### [Attività richieste]
[A] Elenca, in ordine, le parti della tripartizione classica che, secondo l'articolo, si aspetta la maggior parte di chi scrive sul forum.
[B] Nell'articolo, quale sentenza lapidaria aggiunge in calce una lettrice?
[C] Prosegui l'articolo sulle lettere senza introduzione né conclusione, partendo subito dopo l'ultima frase riportata.

E quindi?, mi si chiede in commento alla mia ultima lettera, Quindi nulla, rispondo io.
Cosa avresti voluto dire oltre a, sottolinea un’altra lettrice, come se io avessi voluto dire qualcosa oltre a quello che ho scritto e che in quel momento volevo scrivere, e poi aggiunge in calce una sentenza lapidaria, Succo scarso, come se strizzando idealmente la mia lettera dovessero scaturirne stille balsamiche e invece niente, non ne esce niente, dalle lettere cosa volete che esca, le idee hanno la connaturata tendenza a restarsene avvinghiate alle fibre di cellulosa, sangue dalle rape non se ne cava.
Chi così commenta presuppone che io debba scrivere per provocare una conseguenza nell’ordine delle cose, fosse anche minima, fosse anche limitata a questo sedicente forum, e che a quanto ho espresso per iscritto debba seguire una conclusione necessaria, ad esempio la dimostrazione di una tesi, e invece questo per me non è quasi mai vero. La maggior parte di quelli che scrivono qui si aspettano una tripartizione classica del reale (ve li ricordate i temi alle elementari?), introduzione, svolgimento, conclusione, guai a sbagliare l’ordine. Che scandalo, e che scandalo noioso, scrivere una lettera come la mia, monca di introduzione e amputata della conclusione che le toccava di diritto, uno svolgimento orfano di padre e di madre, Cosa farò da grande, si chiede la mia lettera, Niente, ammetto io, La maggior parte delle lettere e degli uomini hanno introduzioni inesistenti e conclusioni che non interessano a nessuno, e spesso si arriva così alla fine, si getta la lettera nel cestino e l’uomo in ospedale, l’una e l’altro in attesa che passi l’ultimo camion a trasportarli per l’ultima volta verso un qualche dove (nota estetica: ambedue i furgoni sono dotati di lampeggianti, seppure di diverso colore).

### [Dati]
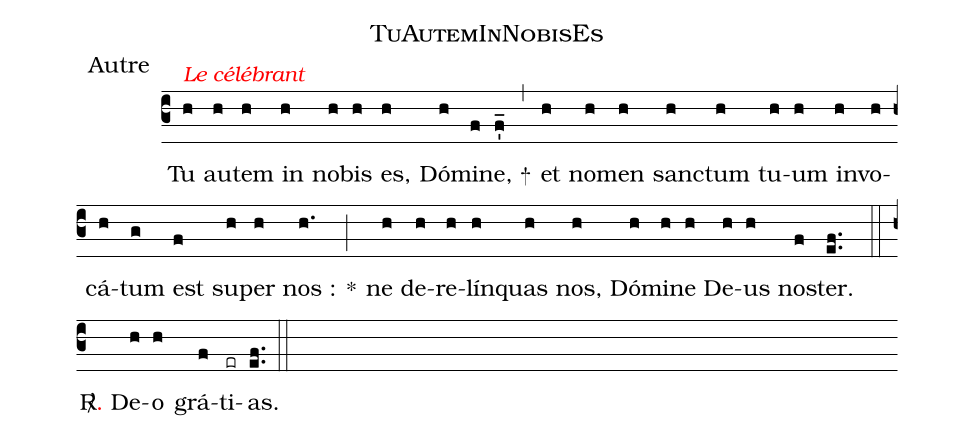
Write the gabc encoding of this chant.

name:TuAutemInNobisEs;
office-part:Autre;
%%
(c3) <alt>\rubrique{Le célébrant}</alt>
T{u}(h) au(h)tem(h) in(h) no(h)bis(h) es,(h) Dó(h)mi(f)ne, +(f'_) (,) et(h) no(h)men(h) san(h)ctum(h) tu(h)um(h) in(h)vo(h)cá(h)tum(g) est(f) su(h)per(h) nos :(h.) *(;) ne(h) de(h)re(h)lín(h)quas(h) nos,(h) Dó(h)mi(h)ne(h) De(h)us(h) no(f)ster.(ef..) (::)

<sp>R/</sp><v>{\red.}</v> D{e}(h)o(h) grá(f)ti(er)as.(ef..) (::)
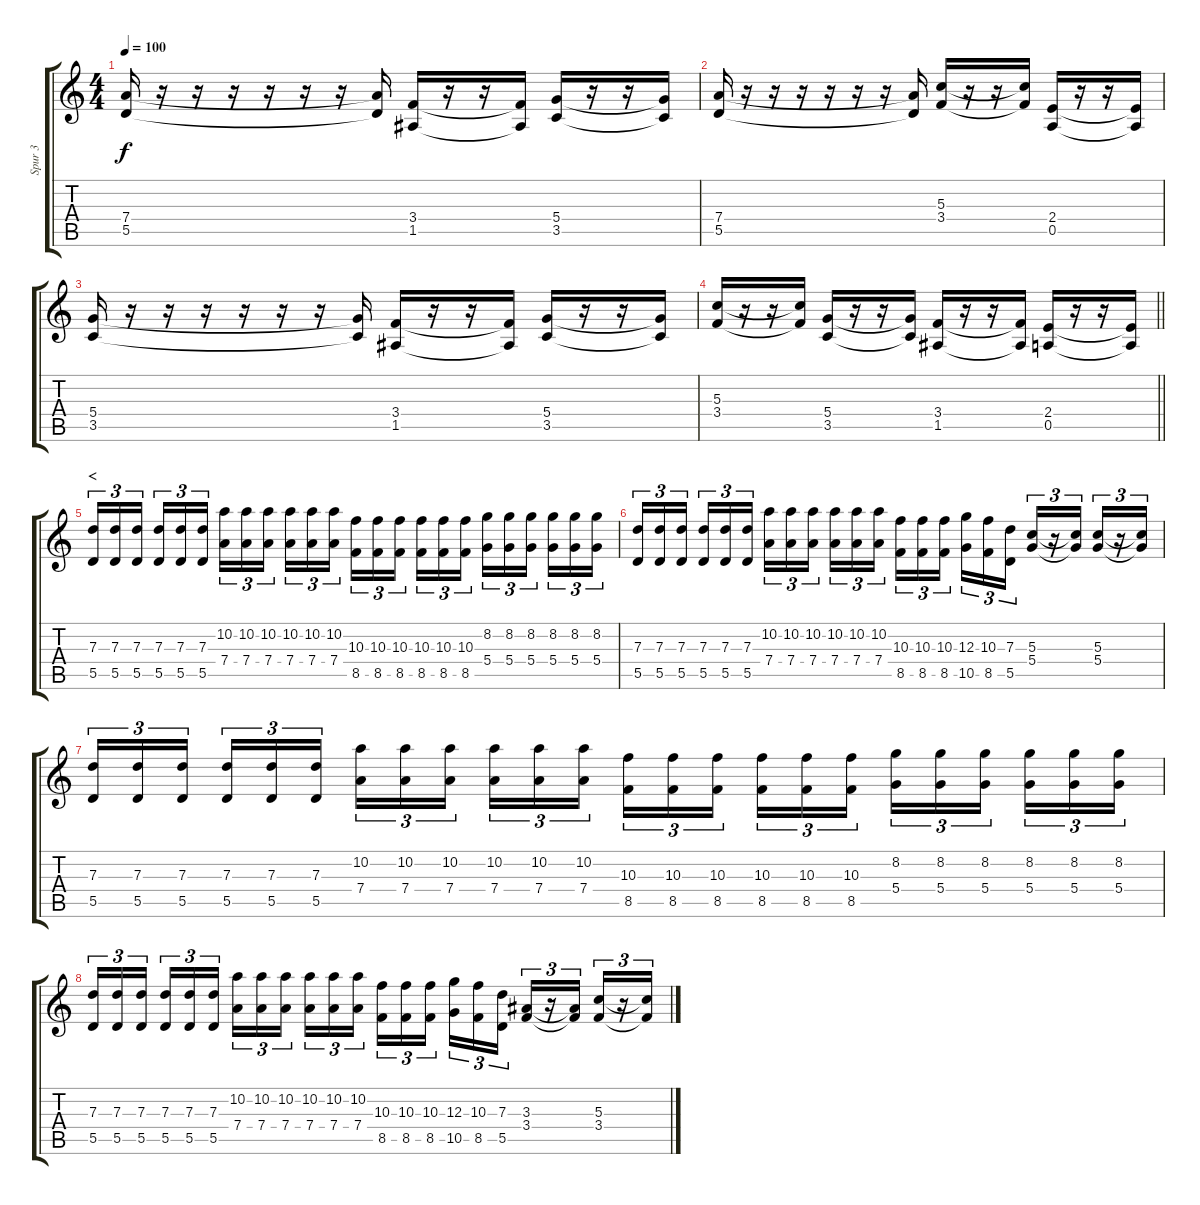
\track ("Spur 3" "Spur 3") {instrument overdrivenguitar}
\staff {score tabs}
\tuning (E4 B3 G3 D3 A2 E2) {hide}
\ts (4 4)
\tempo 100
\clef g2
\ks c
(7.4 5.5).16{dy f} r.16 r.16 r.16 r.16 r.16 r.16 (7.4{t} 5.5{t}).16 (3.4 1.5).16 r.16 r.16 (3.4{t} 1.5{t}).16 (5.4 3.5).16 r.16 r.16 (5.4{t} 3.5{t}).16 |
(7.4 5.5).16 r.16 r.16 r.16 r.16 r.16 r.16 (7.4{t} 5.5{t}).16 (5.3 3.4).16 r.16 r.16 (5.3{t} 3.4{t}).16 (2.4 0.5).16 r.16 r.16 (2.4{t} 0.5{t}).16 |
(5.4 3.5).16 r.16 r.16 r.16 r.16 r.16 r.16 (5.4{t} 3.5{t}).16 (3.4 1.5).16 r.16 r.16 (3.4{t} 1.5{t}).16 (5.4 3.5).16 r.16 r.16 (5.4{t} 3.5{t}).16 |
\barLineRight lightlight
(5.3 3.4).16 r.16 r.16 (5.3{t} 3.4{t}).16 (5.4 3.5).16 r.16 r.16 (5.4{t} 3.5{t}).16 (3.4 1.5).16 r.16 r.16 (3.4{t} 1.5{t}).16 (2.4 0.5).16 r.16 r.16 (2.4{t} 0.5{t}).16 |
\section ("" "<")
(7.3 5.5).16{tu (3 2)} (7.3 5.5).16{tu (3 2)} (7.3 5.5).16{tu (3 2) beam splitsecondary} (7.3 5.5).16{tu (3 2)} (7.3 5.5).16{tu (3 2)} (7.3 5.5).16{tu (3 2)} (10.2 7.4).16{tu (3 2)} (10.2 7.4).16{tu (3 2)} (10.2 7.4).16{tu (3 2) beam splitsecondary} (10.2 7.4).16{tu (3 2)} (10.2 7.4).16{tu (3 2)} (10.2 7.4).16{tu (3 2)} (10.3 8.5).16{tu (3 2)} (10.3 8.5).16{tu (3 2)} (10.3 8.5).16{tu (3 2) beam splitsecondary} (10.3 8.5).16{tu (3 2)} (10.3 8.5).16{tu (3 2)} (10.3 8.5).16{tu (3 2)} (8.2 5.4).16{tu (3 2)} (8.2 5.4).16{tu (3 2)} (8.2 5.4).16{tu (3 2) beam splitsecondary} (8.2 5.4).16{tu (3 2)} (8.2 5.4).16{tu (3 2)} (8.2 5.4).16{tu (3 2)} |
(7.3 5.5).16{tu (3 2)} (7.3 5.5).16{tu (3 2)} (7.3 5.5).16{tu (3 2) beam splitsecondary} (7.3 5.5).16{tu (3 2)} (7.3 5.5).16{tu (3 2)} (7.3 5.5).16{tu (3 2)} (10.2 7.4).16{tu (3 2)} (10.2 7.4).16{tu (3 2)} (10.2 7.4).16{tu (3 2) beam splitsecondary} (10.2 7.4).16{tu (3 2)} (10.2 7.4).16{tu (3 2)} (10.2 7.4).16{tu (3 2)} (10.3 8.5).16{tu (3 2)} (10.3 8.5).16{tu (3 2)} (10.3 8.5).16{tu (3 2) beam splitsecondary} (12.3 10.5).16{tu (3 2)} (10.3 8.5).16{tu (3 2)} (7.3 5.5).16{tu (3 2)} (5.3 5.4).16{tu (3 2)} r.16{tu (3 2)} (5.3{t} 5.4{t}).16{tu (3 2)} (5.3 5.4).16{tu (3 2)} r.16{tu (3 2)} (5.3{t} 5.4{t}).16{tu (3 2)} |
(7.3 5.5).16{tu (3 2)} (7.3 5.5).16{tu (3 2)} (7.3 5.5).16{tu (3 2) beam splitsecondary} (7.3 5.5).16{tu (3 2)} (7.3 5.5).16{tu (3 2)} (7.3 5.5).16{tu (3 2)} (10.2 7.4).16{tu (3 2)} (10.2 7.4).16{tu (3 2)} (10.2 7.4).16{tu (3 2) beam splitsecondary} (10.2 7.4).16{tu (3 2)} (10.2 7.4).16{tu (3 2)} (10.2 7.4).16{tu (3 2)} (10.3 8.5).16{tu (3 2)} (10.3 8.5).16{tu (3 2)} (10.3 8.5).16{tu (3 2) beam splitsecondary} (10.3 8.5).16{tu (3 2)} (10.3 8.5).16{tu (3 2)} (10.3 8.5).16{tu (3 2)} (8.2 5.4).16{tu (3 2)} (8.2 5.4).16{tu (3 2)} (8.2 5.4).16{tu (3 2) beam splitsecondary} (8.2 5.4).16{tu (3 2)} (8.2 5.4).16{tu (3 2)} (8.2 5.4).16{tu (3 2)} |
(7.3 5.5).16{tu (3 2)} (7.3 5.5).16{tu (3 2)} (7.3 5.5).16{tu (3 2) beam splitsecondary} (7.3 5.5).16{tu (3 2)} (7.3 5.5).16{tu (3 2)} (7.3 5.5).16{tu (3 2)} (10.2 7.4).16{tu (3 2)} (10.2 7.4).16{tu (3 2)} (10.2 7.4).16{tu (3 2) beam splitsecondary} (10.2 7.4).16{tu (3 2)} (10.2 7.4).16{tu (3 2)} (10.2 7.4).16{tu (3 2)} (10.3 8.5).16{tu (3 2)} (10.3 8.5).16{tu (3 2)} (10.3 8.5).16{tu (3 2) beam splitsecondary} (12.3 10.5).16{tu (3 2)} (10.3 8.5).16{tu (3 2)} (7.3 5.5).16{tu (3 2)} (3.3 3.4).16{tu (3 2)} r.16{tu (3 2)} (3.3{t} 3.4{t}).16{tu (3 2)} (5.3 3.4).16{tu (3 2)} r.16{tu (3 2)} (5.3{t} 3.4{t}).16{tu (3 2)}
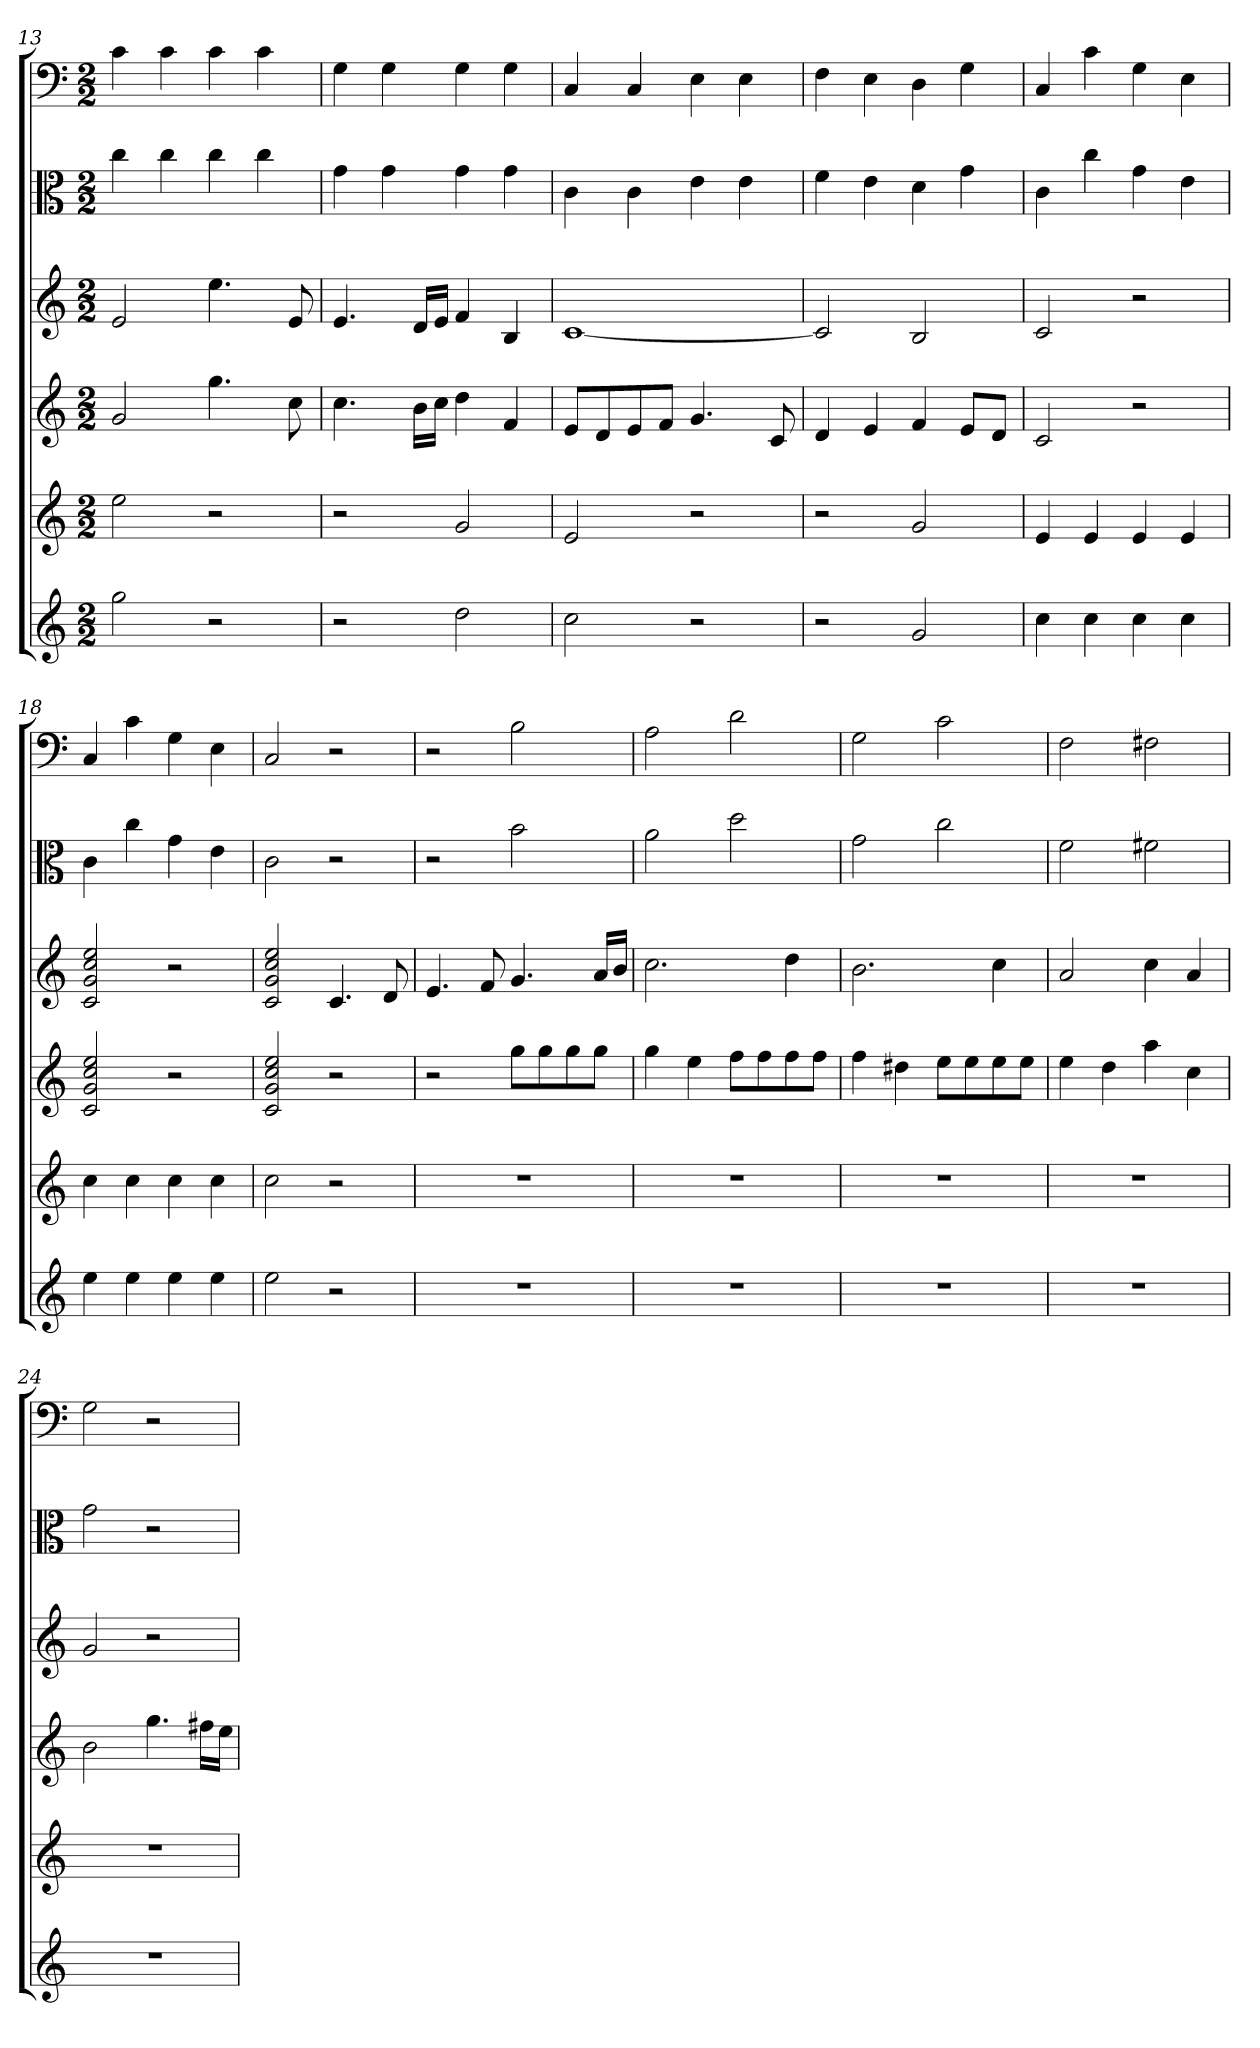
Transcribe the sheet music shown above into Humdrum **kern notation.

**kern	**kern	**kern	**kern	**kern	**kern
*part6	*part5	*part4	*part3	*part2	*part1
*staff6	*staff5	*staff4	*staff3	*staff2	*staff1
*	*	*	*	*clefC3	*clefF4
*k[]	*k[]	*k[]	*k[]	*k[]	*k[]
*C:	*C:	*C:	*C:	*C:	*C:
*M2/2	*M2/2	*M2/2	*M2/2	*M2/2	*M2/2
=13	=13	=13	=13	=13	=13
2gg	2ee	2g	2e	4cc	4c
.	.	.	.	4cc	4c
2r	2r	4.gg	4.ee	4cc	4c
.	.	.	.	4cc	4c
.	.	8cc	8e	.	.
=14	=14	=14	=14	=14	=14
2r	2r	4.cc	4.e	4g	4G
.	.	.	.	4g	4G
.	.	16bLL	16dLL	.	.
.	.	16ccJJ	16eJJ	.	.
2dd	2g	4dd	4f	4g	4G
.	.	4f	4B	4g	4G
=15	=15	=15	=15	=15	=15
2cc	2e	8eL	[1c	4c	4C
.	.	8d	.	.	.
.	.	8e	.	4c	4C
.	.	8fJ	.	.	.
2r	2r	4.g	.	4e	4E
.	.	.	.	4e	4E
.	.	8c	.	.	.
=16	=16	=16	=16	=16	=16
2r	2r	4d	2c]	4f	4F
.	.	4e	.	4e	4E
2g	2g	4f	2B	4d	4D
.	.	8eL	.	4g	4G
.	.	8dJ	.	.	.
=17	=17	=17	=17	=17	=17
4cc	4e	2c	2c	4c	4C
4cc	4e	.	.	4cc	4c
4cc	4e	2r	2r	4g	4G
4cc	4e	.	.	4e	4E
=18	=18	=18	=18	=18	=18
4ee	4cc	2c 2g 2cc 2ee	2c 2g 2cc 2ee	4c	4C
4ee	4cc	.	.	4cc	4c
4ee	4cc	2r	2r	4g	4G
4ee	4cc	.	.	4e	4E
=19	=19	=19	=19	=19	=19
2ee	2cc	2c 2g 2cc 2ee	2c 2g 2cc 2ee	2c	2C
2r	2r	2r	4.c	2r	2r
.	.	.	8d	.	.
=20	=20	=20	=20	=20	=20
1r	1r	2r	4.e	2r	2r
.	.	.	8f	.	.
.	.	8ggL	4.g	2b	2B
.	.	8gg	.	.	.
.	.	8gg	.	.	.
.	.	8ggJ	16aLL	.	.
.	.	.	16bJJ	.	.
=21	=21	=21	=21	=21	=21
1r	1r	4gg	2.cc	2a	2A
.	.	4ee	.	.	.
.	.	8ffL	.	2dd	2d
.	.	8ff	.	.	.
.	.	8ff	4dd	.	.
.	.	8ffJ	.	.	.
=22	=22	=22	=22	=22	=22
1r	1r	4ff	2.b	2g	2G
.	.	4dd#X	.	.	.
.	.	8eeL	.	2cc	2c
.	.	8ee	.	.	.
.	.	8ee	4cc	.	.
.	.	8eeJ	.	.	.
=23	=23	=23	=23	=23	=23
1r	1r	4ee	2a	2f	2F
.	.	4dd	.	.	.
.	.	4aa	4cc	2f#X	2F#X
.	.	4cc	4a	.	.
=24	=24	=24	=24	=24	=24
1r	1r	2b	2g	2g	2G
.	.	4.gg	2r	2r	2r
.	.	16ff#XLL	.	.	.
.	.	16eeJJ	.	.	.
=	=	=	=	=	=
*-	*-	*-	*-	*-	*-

### [Risposte scritte]
[A] Introduzione, svolgimento, conclusione.

[B] Succo scarso.

[C]
Non volevo dire nulla ‘oltre a’ e non esiste, né – in questo caso specifico – esisterà mai un ‘quindi’, il consulente fiscale esperto – per forza delle cose – in problemi di radiopropagazione continuerà la sua vita sapendo bene che una conclusione non c’è per il solo fatto che non ci può essere, del resto lui non è un soggetto che ha idee rivoluzionarie e tali idee riesce ad applicarle solo per il fatto che non le ha mai avute, il che – se ci fate caso – succede a tutti noi per un sacco di questioni e mai nessuno cercherà per questo di compensare una sua specifica frustrazione autoproducendo una teoria rivoluzionaria a proprio uso e consumo. Anche questa però – state in guardia – non è una conclusione degna di questo nome, infatti non serve a nulla, perché troppo astratta e comunque pretestuosa.
La verità è che ieri avevamo lasciato il nostro consulente fiscale al piano secondo interrato, sotto il suo palazzo condominiale, un palazzo condominiale non equivalendo affatto a un condominio di periferia, che cosa sarà successo della nube verdastra e delle voci contraffatte, va a saperlo, il fatto è che quasi sicuramente il Nostro è salito in ascensore, ha premuto un pulsante e – come ogni sera – ha abbandonato il borsone da palestra in ingresso e si è stravaccato sulla sua poltrona preferita versandosi due dita di grappa e accendendo la televisione.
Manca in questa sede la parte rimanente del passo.